Philosophers have ever longed to discover a cosmic good. The ideal source of the good is remote as possible from the Earth in space and in time, for Kant a transcendental God outside space and time, for Plato a timeless Good to be found in Being itself, for his student Aristotle a property of the first principles that set the world in motion.
Can we discover a cosmic good? At least identify the source of anything resembling the Good? Yes, we can. Does it resemble the Good anthropomorphized as a God personally concerned about our individual goods? No, it does not. But it has one outstanding characteristic of such a God, it is Providence. We have discovered that which provides. It provides the light, it provides life, it provides intelligence.
We replace the difficult problem of “Does God exist?” with the more tractable problem “Does Goodness exist?” Humanists situate values in reason or human nature. Bioethicists seek to move the source of goodness to the biosphere. Life becomes the summum bonum. Information philosophers look out to the universe as a whole and find a cosmos that grew from a chaos.

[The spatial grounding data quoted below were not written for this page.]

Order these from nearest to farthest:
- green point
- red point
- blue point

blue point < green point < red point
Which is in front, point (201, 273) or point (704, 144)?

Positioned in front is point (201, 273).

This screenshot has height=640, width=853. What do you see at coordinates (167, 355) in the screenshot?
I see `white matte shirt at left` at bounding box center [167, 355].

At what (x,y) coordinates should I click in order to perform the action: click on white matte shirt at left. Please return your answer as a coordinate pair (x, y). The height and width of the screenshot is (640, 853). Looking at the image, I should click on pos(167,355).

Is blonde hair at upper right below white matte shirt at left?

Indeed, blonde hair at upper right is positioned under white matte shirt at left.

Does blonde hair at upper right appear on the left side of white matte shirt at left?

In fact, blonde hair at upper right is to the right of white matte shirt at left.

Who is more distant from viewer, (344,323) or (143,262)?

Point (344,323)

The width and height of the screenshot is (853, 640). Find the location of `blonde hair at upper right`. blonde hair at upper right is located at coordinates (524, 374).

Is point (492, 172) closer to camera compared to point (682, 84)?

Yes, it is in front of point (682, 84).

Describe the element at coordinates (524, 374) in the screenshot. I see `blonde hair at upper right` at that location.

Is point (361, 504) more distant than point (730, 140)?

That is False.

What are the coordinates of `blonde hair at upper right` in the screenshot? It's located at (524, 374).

Exactly how that is possible requires a profound understanding of the second law of thermodynamics in an expanding and open universe. A very small number of processes that we call ergodic can reduce the entropy locally to create macroscopic information structures like galaxies, stars, and planets and microscopic ones like atoms, molecules, organisms, and human intelligence.

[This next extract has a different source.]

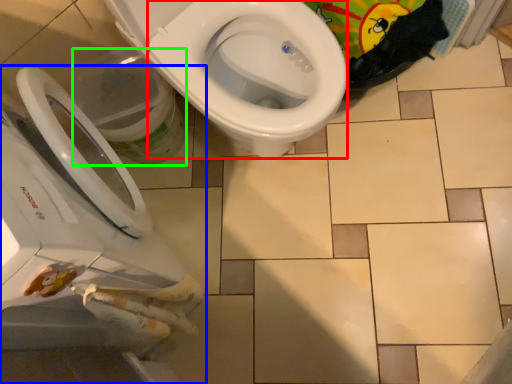
Question: Which object is the farthest from bidet (highlighted by a red box)? Choose among these: toilet (highlighted by a blue box) or potty (highlighted by a green box).

Choices:
 (A) toilet
 (B) potty

Answer: (A)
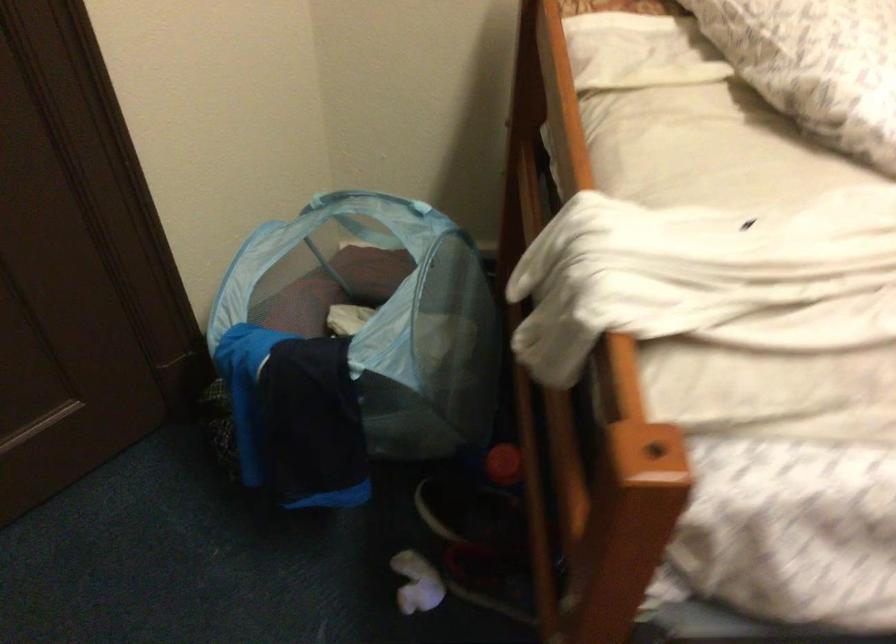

A battle rages between cosmic ergodic processes and chaotic entropic processes that destroy structure and information. Anthropomorphizing these processes as good and evil gives us a dualist image that nicely solves the monotheistic problem of evil." If God is the Good, God is not responsible for the Evil. Instead, we can clearly see an Ergod who is Divine Providence – the cosmic source without which we would not exist and so a proper object of reverence. And Entropy is the "devil incarnate."

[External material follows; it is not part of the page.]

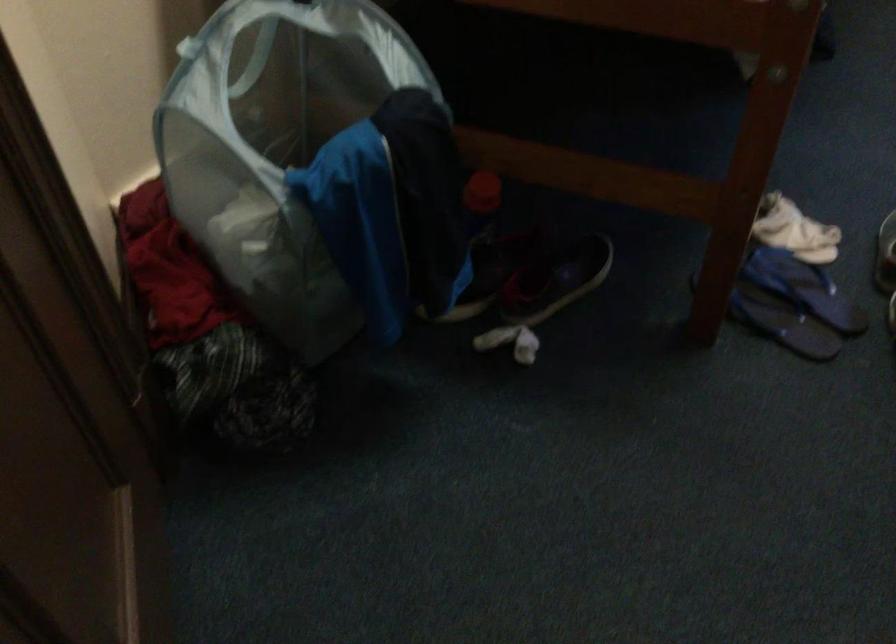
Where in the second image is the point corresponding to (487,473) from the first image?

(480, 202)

Our moral guide to action is then very simple – preserve information structures against the entropy.
Celebrating the first modern philosopher, René Descartes, we call our model for value the Ergo. For those who want to anthropomorphize on the slender thread of discovering the natural Providence, call it Ergod. No God can be God without being Ergodic.
Ergodic processes are those that resist the terrible and universal Second Law of Thermodynamics, which commands the increase of chaos and entropy (disorder). Without violating that inviolable law overall, they reduce the entropy locally, bringing pockets of cosmos and negative entropy (order and information-rich structures). We call all this cosmic order the Ergo. It is the ultimate sine qua non.